United Nations Convention on the Law of the Sea 7

United Nations Convention on the Law of the Sea

 

SECTION 3. DEVELOPMENT OF RESOURCES
OF THE AREA

Article 150
Policies relating to activities in the Area

Activities in the Area shall, as specifically provided for in this Part, be
carried out in such a manner as to foster healthy development of the world
economy and balanced growth of international trade, and to promote
international cooperation for the over-all development of all countries,
especially developing States, and with a view to ensuring:

(a) the development of the resources of the Area;
(b) orderly, safe and rational management of the resources of the Area,
including the efficient conduct of activities in the Area and, in
accordance with sound principles of conservation, the avoidance of
unnecessary waste;
(c) the expansion of opportunities for participation in such activities
consistent in particular with articles 144 and 148;
(d) participation in revenues by the Authority and the transfer of
technology to the Enterprise and developing States as provided for in
this Convention;
(e) increased availability of the minerals derived from the Area as
needed in conjunction with minerals derived from other sources, to
ensure supplies to consumers of such minerals;
(f) the promotion of just and stable prices remunerative to producers and
fair to consumers for minerals derived both from the Area and from
other sources, and the promotion of long-term equilibrium between
supply and demand;
(g) the enhancement of opportunities for all States Parties, irrespective
of their social and economic systems or geographical location, to
participate in the development of the resources of the Area and the
prevention of monopolization of activities in the Area;
(h) the protection of developing countries from adverse effects on their
economies or on their export earnings resulting from a reduction in
the price of an affected mineral, or in the volume of exports of that
mineral, to the extent that such reduction is caused by activities in
the Area, as provided in article 151;
(i) the development of the common heritage for the benefit of mankind as
a whole; and
(j) conditions of access to markets for the imports of minerals produced
from the resources of the Area and for imports of commodities
produced from such minerals shall not be more favourable than the
most favourable applied to imports from other sources.

Article 151
Production policies

1. (a) Without prejudice to the objectives set forth in article 150 and
for the purpose of implementing subparagraph (h) of that article, the
Authority, acting through existing forums or such new arrangements or
agreements as may be appropriate, in which all interested parties,
including both producers and consumers, participate, shall take
measures necessary to promote the growth, efficiency and stability of
markets for those commodities produced from the minerals derived from
the Area, at prices remunerative to producers and fair to consumers.
All States Parties shall co-operate to this end.
(b) The Authority shall have the right to participate in any commodity
conference dealing with those commodities and in which all interested
parties including both producers and consumers participate. The
Authority shall have the right to become a party to any arrangement
or agreement resulting from such conferences. Participation of the
Authority in any organs established under those arrangements or
agreements shall be in respect of production in the Area and in
accordance with the relevant rules of those organs.

Required tasks.
A - Please list the article numbers that the Law of the Sea extract cites within its provisions, leaving out the article headings themselves.
B - Return everything in the Law of the Sea extract from "1. (a) Without" down to "fair to consumers.".

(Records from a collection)
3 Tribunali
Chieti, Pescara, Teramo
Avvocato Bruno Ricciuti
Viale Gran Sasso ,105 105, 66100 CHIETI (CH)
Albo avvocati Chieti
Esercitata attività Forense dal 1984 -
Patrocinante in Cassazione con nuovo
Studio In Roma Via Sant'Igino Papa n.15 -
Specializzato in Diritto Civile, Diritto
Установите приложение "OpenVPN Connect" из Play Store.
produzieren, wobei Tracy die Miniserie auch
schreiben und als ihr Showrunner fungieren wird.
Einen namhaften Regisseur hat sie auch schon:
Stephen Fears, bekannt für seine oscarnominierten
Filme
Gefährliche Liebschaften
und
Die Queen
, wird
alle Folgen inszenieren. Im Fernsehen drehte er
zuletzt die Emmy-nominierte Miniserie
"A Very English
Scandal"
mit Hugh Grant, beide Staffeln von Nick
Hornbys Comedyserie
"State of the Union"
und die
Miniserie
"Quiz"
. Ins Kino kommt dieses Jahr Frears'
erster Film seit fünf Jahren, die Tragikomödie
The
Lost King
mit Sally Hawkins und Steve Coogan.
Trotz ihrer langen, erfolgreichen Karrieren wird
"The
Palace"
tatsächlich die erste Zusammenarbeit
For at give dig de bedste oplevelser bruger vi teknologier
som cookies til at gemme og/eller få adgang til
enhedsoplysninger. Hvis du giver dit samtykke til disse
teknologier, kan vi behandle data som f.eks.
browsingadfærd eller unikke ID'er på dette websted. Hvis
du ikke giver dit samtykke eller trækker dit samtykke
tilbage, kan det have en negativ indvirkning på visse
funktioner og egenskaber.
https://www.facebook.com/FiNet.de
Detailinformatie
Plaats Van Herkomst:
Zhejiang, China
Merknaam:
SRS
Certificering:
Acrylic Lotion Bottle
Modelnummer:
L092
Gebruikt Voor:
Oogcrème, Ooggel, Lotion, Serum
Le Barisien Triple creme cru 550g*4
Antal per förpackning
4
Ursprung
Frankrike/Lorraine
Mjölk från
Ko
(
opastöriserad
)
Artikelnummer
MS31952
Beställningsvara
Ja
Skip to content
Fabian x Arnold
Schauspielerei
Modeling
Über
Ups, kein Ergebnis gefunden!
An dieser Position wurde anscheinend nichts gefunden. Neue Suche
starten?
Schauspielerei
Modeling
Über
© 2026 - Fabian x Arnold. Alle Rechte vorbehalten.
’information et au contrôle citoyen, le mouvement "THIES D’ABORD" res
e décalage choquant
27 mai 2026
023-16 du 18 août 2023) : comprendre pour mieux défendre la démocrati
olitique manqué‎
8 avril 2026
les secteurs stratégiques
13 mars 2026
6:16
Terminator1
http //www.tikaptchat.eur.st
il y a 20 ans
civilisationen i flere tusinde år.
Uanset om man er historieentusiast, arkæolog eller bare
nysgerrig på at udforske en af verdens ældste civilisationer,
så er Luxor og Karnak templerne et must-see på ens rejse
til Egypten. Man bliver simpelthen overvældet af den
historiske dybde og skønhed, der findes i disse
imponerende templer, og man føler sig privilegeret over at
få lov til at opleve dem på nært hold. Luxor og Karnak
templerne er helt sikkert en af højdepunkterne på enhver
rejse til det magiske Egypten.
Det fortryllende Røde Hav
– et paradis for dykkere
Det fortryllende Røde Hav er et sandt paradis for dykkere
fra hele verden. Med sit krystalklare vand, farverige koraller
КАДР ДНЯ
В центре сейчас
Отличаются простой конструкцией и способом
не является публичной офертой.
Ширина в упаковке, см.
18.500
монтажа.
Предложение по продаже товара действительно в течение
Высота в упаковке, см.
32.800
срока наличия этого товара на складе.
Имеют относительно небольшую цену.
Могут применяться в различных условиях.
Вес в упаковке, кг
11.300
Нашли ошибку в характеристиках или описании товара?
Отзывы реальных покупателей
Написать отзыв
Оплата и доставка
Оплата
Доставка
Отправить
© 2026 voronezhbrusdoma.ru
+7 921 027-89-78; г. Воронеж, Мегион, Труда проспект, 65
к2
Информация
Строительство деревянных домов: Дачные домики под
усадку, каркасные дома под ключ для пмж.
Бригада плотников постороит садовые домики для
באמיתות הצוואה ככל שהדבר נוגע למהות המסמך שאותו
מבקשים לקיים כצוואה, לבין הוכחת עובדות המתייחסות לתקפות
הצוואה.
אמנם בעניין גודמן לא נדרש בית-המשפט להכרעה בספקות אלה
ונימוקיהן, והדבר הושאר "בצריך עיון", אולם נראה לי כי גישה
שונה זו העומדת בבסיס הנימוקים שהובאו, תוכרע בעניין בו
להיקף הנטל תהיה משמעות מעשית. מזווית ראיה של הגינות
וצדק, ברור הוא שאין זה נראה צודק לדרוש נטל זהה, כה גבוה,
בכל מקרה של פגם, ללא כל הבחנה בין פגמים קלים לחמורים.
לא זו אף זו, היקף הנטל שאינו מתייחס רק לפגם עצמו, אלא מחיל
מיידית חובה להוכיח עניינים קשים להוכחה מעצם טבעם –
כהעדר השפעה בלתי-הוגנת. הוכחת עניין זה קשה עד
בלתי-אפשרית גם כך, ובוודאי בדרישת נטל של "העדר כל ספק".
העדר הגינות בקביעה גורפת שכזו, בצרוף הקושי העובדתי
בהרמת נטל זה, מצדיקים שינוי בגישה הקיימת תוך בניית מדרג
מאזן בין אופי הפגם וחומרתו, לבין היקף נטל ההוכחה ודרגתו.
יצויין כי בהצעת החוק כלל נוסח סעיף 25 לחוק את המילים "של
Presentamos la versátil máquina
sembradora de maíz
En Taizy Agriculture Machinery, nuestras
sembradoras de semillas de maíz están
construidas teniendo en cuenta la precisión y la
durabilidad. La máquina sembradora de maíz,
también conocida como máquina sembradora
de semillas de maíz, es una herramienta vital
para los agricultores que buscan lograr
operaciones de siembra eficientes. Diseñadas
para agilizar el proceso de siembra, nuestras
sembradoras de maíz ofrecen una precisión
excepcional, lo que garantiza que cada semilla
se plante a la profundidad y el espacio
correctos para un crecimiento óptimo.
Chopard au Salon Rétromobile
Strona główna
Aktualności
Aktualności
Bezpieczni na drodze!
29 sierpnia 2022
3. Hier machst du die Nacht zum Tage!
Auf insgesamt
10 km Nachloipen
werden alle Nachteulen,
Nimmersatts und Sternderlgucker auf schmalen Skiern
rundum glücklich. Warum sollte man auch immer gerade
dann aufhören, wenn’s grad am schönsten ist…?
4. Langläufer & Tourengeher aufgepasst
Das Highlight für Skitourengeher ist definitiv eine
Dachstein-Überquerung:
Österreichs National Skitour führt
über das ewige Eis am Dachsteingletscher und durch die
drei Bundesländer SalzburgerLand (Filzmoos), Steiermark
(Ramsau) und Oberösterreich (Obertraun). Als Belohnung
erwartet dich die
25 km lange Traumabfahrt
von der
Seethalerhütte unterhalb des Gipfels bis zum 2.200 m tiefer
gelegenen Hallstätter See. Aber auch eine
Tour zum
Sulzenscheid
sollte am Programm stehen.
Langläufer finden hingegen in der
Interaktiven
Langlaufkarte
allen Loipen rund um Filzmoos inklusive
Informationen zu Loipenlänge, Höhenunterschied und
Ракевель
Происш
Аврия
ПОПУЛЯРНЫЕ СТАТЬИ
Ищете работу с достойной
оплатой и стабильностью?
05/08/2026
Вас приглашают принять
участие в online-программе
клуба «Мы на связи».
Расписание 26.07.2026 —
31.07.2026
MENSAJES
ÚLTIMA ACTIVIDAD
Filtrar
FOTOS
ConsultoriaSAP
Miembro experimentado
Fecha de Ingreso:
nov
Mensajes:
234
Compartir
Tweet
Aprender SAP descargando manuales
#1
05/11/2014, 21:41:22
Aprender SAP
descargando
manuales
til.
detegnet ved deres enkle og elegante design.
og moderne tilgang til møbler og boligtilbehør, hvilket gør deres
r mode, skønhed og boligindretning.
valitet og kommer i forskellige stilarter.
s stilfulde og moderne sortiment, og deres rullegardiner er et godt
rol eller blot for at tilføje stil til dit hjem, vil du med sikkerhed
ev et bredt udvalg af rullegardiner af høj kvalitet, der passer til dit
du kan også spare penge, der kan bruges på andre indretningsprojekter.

Solutions in order.
A - 144, 148, 151, 150

B -
1. (a) Without prejudice to the objectives set forth in article 150 and
for the purpose of implementing subparagraph (h) of that article, the
Authority, acting through existing forums or such new arrangements or
agreements as may be appropriate, in which all interested parties,
including both producers and consumers, participate, shall take
measures necessary to promote the growth, efficiency and stability of
markets for those commodities produced from the minerals derived from
the Area, at prices remunerative to producers and fair to consumers.